Monday, Feb. 15, 1971
The Mellowing of a President
Notre Dame's President Theodore M. Hesburgh has come a long way since 1969, when he blasted campus disruptions in a famous letter to his students at the nation's best-known Roman Catholic university. Anyone substituting "force for rational persuasion," wrote Father Hesburgh, would be entitled to 15 minutes of "meditation," followed by suspension. Most Americans cheered those words, but their tone caused Hesburgh much trouble. Hard-liners miscast him as their hero; many of the young reviled him. Yet now his image is quite different: he has emerged as a kind of Catholic Kingman Brewster who is so popular among his students that Notre Dame may well be among the nation's most disruption-proof major campuses.
Hesburgh has not abandoned his distaste for violence. Amid the new campus calm, however, he has shifted his target from student radicalism to the Administration's war policy. The shift has transformed him.
No Handshakes. Soon after his 1969 ultimatum, Hesburgh hit his Notre Dame nadir. The worst of it was the anger of liberal students and teachers who had flocked to Notre Dame because of Hesburgh's insistence that the university combine intellectual freedom with its prayers and football. Many viewed his ultimatum as an attack on academic freedom, not a defense of it.
They were quite wrong. But in another sense, so was he. Hesburgh had, in fact, lost touch with his campus, mainly because of his own voracious involvement with "relevant" social problems as a member of 23 off-campus boards and committees and as outspoken head of the U.S. Civil Rights Commission. A biting student joke asked: "What's the difference between God and Father Hesburgh? God is everywhere and Hesburgh is everywhere but Notre Dame."

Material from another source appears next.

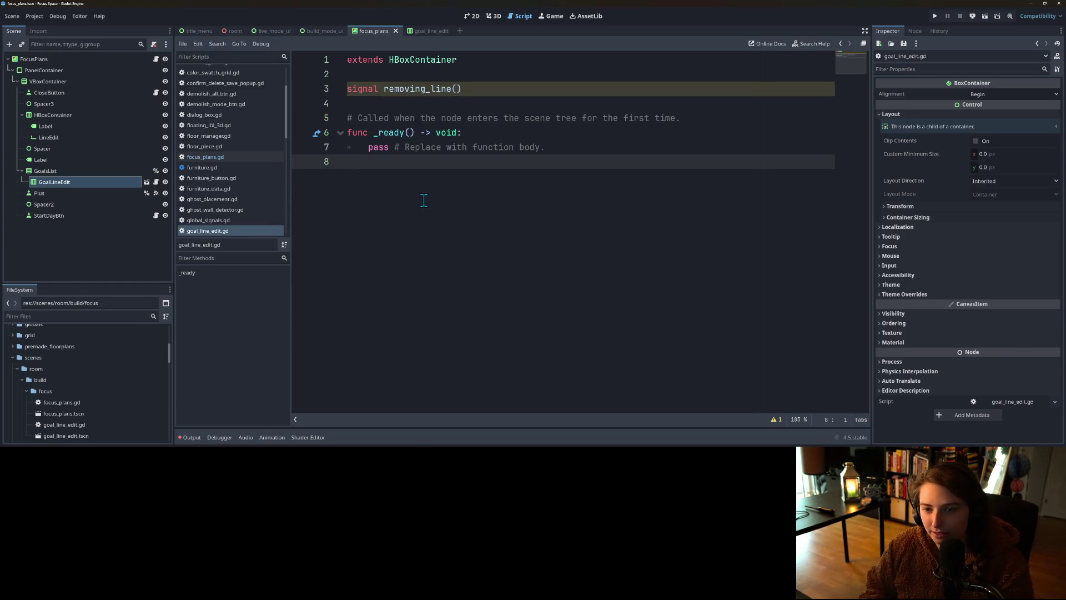
key(Up)
key(Up)
key(Up)
key(Up)
key(Return)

In 1969 the student government condemned Hesburgh; the American Association of University Professors, which had been considering him for its annual academic freedom award, dropped him from the competition. Though his board stoutly backed him, he recalls, "I had the feeling the students were slipping away. I'm not sure they understood me or I understood them." When Hesburgh walked across the campus, some students sullenly refused to shake his outstretched hand.
Hesburgh was clearly a victim of both academic and youthful intolerance. But he showed greater understanding than his detractors. After brooding about the draft, for example, he concluded that "the only kind of patriotism the Government was talking about was going overseas and killing people. The thing keeps gnawing at you." Last spring's Cambodian incursion and student deaths at Kent State and Jackson State brought fresh indignation. When the Notre Dame campus boiled up, the main speaker at a massive protest rally was not the local S.D.S. head but Hesburgh. In a sermon a week later, he told his campus congregation that an Administration that continued the war was composed of "mental midgets." Notre Dame students hung back from violence, circulated Hesburgh's speech to more than 80,000 townspeople and got 26,000 citizens to sign petitions endorsing it.
Hesburgh has changed his mind on other things as well. In 1967 he vowed that "Notre Dame will not have its undergraduates making policy decisions"; today undergraduates sit on virtually every university committee, usually with voting power. In 1968, Hesburgh proclaimed that he would expel 1,000 students before permitting girls to visit in the dorms; a year later, he accepted a student-faculty committee recommendation to allow limited visits. Paradoxically, he pleased old grads by letting the football team play in postseason bowl games --but chiefly because the $200,000 income could be used to finance scholarships for blacks and Spanish-speaking students. In the past six months, he has shed five of his off-campus jobs. Last year the A.A.U.P. reconsidered and gave him that academic freedom award.
Necrology List. TIME Correspondent Robert Anson (Notre Dame, '67) often interviewed Hesburgh as an undergraduate journalist; recently he revisited Hesburgh's study and found "an almost existential change in the man. The conversation is easier, more reflective, more open to other points of view. He seems genuinely at peace with himself. The students no longer talk about getting rid of Hesburgh but about whether anyone will be good enough to replace him."
One measure of Hesburgh's success is that he retains his 15-minute rule for violent protesters--and is respected for it. At a time when the average tenure of college presidents has slipped to 44 years, Hesburgh keeps a "necrology list" of the leading casualties as a reminder of how they fell, for lack of either strength or understanding. Now 53 and in his 19th year in charge of Notre Dame, he may well have discovered how to avoid their errors.